Os republicanos e os seus sucessores detestam Salazar. Ora
Salazar não surgiu do nada. A subida de Salazar ao poder e o seu longuíssimo
consulado explicam-se pelo estado desgraçado e caótico em que a I República
deixou o país.
Do ponto de vista económico, do ponto de vista financeiro, do
ponto de vista da ordem pública, do ponto de vista do prestígio do Estado, em
suma, de quase todos os pontos de vista, a República foi uma autêntica
calamidade.
Comecemos por um tema pouco abordado, até por ser incómodo: a
violência.
A partir de meados do século XIX, a violência parecia
definitivamente afastada da vida política portuguesa. Depois das desgraças da
guerra civil e dos tumultos militares da primeira metade do século, Portugal
parecia ter entrado na rota da acalmia e do progresso. Mas a República, de mãos
dadas com a Maçonaria e a Carbonária, trouxe a violência de volta. A coisa
começou em 1908, com o assassínio do Rei e do príncipe herdeiro.
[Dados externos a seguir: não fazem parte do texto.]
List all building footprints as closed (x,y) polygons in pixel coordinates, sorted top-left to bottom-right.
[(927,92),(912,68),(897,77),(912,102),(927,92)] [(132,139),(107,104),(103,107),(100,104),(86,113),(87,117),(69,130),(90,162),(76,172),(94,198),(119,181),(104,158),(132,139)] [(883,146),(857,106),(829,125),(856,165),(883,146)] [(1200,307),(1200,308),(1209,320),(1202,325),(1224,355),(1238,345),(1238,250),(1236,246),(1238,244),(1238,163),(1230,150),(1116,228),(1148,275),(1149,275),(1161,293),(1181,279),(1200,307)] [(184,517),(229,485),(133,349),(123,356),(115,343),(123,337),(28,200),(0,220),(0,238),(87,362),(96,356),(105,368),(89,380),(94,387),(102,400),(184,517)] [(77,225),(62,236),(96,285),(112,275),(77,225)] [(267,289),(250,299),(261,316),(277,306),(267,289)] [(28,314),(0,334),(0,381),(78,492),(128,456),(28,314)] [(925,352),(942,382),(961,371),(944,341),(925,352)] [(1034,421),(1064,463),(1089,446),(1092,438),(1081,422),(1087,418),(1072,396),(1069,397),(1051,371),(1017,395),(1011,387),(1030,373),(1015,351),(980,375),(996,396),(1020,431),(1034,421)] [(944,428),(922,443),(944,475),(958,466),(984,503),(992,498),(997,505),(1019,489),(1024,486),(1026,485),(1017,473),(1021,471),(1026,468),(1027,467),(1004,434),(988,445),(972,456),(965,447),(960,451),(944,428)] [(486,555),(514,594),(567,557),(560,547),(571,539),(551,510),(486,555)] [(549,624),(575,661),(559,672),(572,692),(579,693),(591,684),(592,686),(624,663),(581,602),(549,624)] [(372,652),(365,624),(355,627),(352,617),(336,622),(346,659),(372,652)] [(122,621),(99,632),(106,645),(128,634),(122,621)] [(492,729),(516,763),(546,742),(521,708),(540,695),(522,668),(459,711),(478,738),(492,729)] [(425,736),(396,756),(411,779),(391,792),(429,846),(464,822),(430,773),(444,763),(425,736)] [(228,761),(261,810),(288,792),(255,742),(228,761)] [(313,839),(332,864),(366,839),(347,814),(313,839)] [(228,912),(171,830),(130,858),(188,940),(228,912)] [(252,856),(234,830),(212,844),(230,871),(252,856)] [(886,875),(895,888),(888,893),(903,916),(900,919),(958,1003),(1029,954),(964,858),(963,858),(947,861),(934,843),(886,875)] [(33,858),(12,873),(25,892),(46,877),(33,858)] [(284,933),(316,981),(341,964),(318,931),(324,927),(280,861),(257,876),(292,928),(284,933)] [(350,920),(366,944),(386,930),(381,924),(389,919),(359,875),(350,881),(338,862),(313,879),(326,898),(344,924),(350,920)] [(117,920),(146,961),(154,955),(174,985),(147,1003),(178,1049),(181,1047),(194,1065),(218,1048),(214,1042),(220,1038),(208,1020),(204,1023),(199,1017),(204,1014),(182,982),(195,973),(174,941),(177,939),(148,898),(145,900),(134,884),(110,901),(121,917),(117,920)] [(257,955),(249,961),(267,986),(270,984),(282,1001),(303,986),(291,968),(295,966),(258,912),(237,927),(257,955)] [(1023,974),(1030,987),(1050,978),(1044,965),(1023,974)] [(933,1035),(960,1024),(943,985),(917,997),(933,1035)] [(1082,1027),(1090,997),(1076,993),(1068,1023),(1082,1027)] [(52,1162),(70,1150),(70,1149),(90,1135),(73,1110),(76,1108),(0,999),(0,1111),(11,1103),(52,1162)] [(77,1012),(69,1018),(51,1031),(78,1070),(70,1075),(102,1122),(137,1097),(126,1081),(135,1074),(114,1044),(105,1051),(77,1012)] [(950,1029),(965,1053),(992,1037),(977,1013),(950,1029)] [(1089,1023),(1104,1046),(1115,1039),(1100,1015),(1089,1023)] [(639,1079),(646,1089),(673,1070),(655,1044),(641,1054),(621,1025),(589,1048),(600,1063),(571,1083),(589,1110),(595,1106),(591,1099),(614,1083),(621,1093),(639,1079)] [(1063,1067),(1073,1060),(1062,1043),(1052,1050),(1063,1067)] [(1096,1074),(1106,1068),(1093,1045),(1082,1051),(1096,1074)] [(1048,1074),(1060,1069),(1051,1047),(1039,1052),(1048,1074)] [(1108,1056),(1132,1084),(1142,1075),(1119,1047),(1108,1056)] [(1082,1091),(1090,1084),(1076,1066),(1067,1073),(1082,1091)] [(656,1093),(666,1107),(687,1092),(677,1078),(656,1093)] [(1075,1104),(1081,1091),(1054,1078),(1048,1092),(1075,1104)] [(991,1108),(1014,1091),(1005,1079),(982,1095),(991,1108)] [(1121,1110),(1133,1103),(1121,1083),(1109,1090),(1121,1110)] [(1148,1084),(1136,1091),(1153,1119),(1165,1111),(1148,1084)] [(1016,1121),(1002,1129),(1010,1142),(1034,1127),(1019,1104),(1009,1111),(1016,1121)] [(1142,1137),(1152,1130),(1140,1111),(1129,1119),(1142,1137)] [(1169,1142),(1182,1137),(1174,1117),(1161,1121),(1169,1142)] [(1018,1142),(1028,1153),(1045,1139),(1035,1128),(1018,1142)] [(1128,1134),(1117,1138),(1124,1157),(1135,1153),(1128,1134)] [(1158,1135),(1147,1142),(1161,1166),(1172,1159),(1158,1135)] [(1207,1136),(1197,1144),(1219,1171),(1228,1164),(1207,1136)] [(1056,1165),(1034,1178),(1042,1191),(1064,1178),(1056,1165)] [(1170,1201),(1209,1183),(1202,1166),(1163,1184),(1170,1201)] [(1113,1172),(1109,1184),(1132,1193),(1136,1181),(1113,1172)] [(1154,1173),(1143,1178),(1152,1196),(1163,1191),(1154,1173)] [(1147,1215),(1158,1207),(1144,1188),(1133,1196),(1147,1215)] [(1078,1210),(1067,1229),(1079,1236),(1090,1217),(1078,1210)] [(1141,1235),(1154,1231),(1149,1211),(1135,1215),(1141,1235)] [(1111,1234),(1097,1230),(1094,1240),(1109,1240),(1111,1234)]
O 5 de Outubro
nem foi violento - e a Monarquia caiu quase sem sangue. Mas a partir de 1915 é
que foram elas. Nesse ano deu-se a revolta que depôs Pimenta de Castro e fez
mais de 100 mortos, depois foi o atentado contra o chefe do Governo João Chagas,
os assaltos aos estabelecimentos em Maio de 1917 que provocaram mais de 50
vítimas, a Leva da Morte, o assassínio de Sidónio Pais, a Noite Sangrenta com as
suas rondas da morte e o massacre de alguns fundadores da República desiludidos
com o regime como António Granjo, Machado Santos e Carlos da Maia - isto sem
contar com um sem-número de revoltas que provocaram mortos e feridos e em certos
períodos atingiram um ritmo semanal.
E, como ponto alto deste período marcado pela violência civil
e militar, temos a famosa carnificina da Flandres, que custou ao país 15 mil
mortos de jovens na flor da idade, mandados para a frente de combate pelo fervor
ideológico de Afonso Costa e seus companheiros.
Perante este quadro negro, o movimento militar de 28 de Maio
e a ocupação do poder pela tropa, e sobretudo a subida de Oliveira Salazar à
chefia do Governo, seis anos depois, foram recebidos com um suspiro geral de
alívio. Finalmente o país tinha paz!
A República fundou-se em duas ideias, ambas erradas: que as
causas do atraso de Portugal estavam, em primeiro lugar, na existência de uma
Monarquia, e em segundo lugar na influência da Igreja Católica.
Ora, que a existência de uma Monarquia não impedia o
progresso, provava-o o facto de países avançados como a Inglaterra, a Bélgica ou
a Holanda não precisarem de depor a Coroa para se desenvolverem.
Mas os republicanos só tinham olhos para França e acreditavam
piamente que Portugal era atrasado porque tinha um Rei - o qual protegia os
padres, que tinham uma influência nefasta sobre o povo.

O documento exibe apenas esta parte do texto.